源 兼綱(みなもと の かねつな)は、平安時代末期の武将。丹後守源頼行の次男(あるいは三男、五男)。源頼政の養子。
経歴
父頼行が若くして自害したため兄弟らと共に伯父源頼政の養子となり、平氏政権下の都で検非違使を務めた。治承4年(1180年)5月に養父頼政が以仁王を奉じて打倒平家の兵を挙げると、当初平家方は乱の首謀者が頼政であることを把握しておらず以仁王追捕のために招集した検非違使の中に兼綱を含めていた。

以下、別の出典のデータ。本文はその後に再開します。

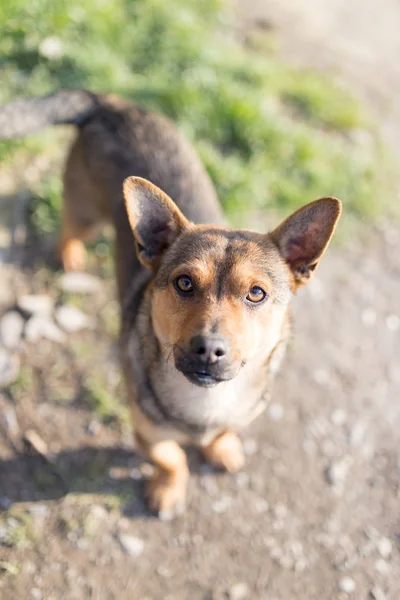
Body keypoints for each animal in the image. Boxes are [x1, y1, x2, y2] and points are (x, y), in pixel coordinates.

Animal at [0, 89, 340, 516]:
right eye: (184, 283)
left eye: (256, 293)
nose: (209, 349)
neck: (206, 400)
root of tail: (112, 103)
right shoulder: (146, 431)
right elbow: (171, 458)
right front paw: (167, 488)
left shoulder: (245, 411)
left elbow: (222, 433)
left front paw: (222, 448)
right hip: (85, 213)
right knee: (68, 228)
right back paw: (70, 256)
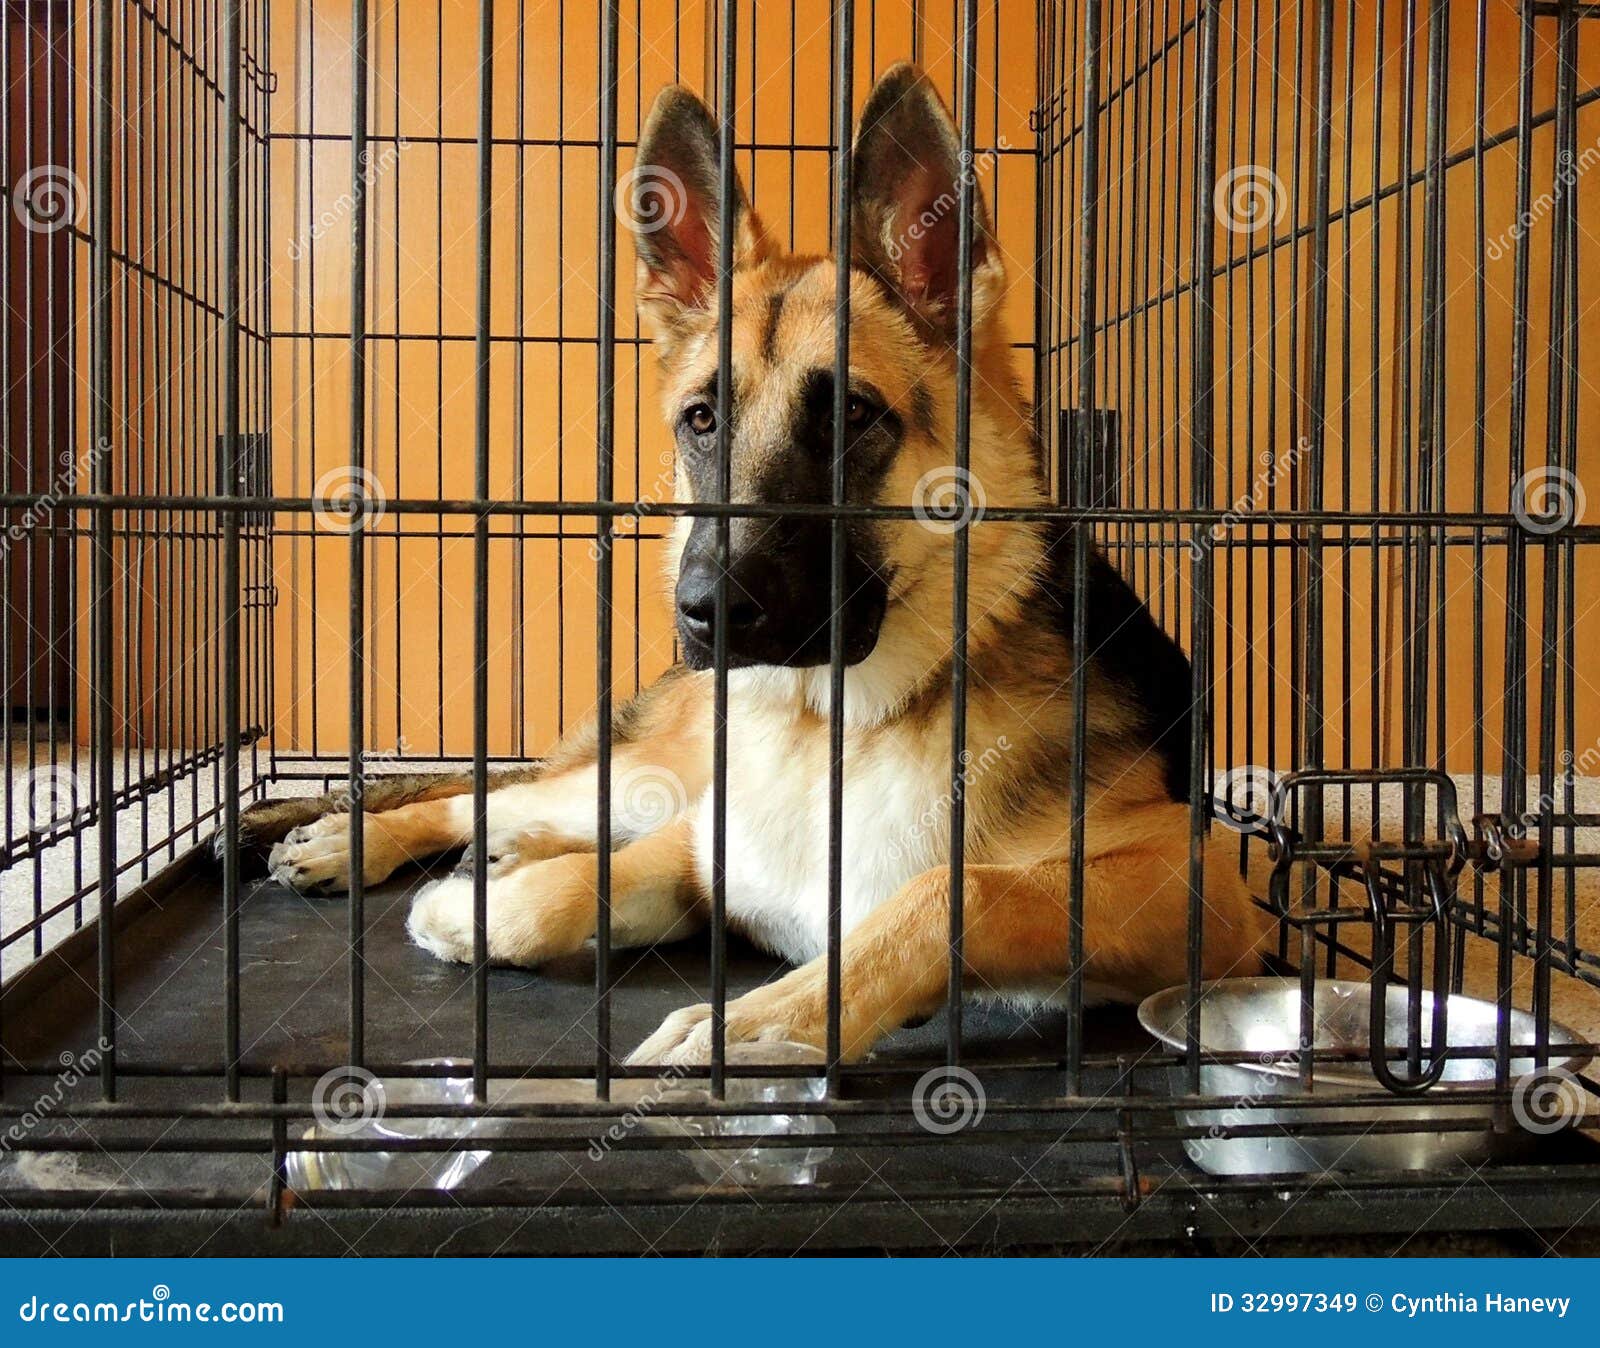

兼綱は頼政にこの動きを急報。これを受けた頼政は至急以仁王を園城寺に移し、事件は一気に急展開を見ることになる(以仁王の挙兵)。
その後、義兄弟にあたる源仲綱・仲家[3]および渡辺党の面々らと共に頼政の下に参じ、園城寺から南都(奈良)へ逃れる途中、宇治平等院で頼政を守って壮絶な戦死を遂げた。『平家物語』には「聞ゆる大力」と記され、上総判官藤原忠綱以下平家勢との奮闘の様子が描かれる。また『玉葉』もその猛烈な戦いぶりを「兼綱の矢前に廻る者無し、宛も八幡太郎(源義家)の如しと云々」と伝えている(同書治承4年5月26日条)。
子の顕綱は三河国額田郡大河内(現在の愛知県岡崎市大平町字大河内)へ落ち、智慧伊豆と謳われた松平信綱などを輩出した大河内氏は顕綱の末裔とされる。
脚注
- ^ 『尊卑分脈』
- ^ 『尊卑分脈』には兼隆のみがみえる。
- ^ この挙兵に実の兄弟である正綱(政綱)、宗頼は加わらなかったという(『玉葉』治承4年5月22日条)。